The only thing better than chew time is shared chew time.

Things did start to cool off as the sun went down but I had a jacket and a fire so the dreaded shivering never struck. This dog is definitely more of a fair-weather camper. I’m just glad spring is upon us because camping trips will only get warmer from here. And if the peeps want to go camping anytime between December and February in the future, whether it’s for the day or overnight, I’m hoping it’s in Arizona!

Jacket time but still cozy by the fire.

Live on Location

It was day camping time for the adventuresome six yesterday and we were down at Little Bow Provincial Park just east of Champion, Alberta.
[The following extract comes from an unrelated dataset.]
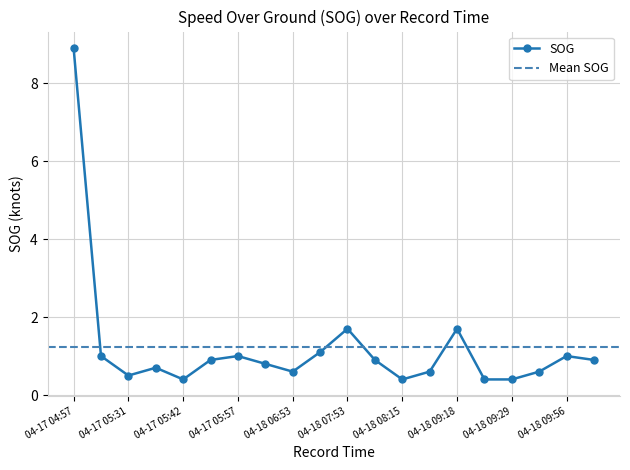

Is it true that the value at 04-17 06:37 is 1.1?

False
I had this terrific idea to present the Fur-iday Files “live on location” from the park—great idea, right?—but then there was no internet service.

So … instead … I did this …

Bare ground and spring sunshine. Oh, man. Heaven.
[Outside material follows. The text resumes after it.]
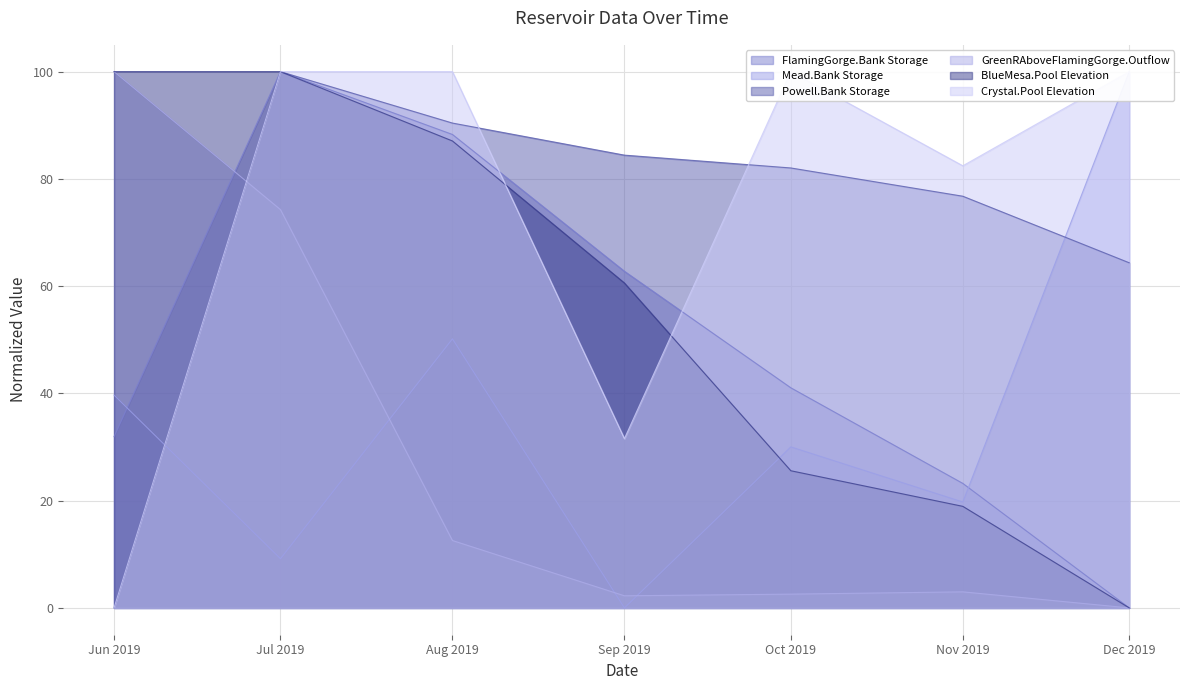

How many interior local peaks does the GreenRAboveFlamingGorge.Outflow series have?

1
And, this morning, I’m feeling inclined to do this …

Short walk but a big day yesterday.

So, I’ll be back next Fur-iday, with the tale of our third installment of winter 20/21 day camping.

PS: In case anyone is concerned about the proximity of the humans in my banner image, this photo was taken pre-pandemic on an outing to Rosebud.

Hot Dogs, Cold Dog

It’s the 22nd of January which means that many winters since 2011 you’d have found us somewhere south of the Canada/US border by now, enjoying the sun and warmth of Arizona or California. We’ve departed Canada in November, in December, and in January, but never this late. Pretty sure that means we’re not going.

It’s the border closure, of course, as a result of the Covid-19 pandemic, that’s keeping us home this year. I’m mostly okay with the situation. I love home—my favourite beds, trips to the barn, exploring our prairie landscape, and I’m normally included in all outings to town or to the city.

City outings sometimes involve one of these magical places — the drive thru!

A few years ago, I wrote a post about loving snow, and I do. What I’m loving less as I get older is the cold. Logan used to talk about getting cold more easily as he aged and I thought I’d be different, but recent events have changed my mind.

If I’m moving, I am comfortable in almost any weather, even my paws don’t get cold. I stepped into a mountain stream to get a drink on Monday and continued along the trail as before, toes quite comfortable.

Cooling my tongue and my toes in Ribbon Creek.

But, when I stop moving, the chill creeps in quickly, I feel the cold seeping through my camp mat, and the frost crawling into my bones. That’s when I start to shiver, just a little at first, and then it takes over and is like someone hit my vibrate button and turned it to the highest setting.

On Monday, we went on our second “day camping” outing of this stay-at-home winter. I think these day trips are designed to keep us all from getting cabin fever and missing our desert time too much, but I’m not sure it’s working for me. I love the hiking part—there’s nothing quite like a new trail and Ribbon Creek was fantastic—but the picnic in the snow and cold, other than the food, not a huge fan.

Love the exploring part of our day-camping trips.

Evenings can get chilly in the desert at this time of year, and I sometimes need some blanket support, but out in Kananaskis on Monday, I had a woolly coat, was wrapped in a blanket, sitting next to a roaring fire, and still shaking like a leaf. Built for comfort not for cold.

A January late afternoon in Arizona.
A January late afternoon in Alberta.

T’s planning to bring a thicker bed for me on the next day camping adventure, to put more between me and the snow. I’m happy to hear it and hoping it will help, and yet I hate being such a wuss when it comes to cold. I like to think it’s the winters south, not age, that have softened me, but since this is our third winter in a row at home, I’m not sure this theory continues to hold water.

A thicker bed would be nice. And staying on it probably wouldn’t hurt either.

Despite the increasing chill as the sun dropped below the mountains, I did eventually fall asleep, once I’d had a beef chew, two turkey weiners, a few potato chips, and my dinner.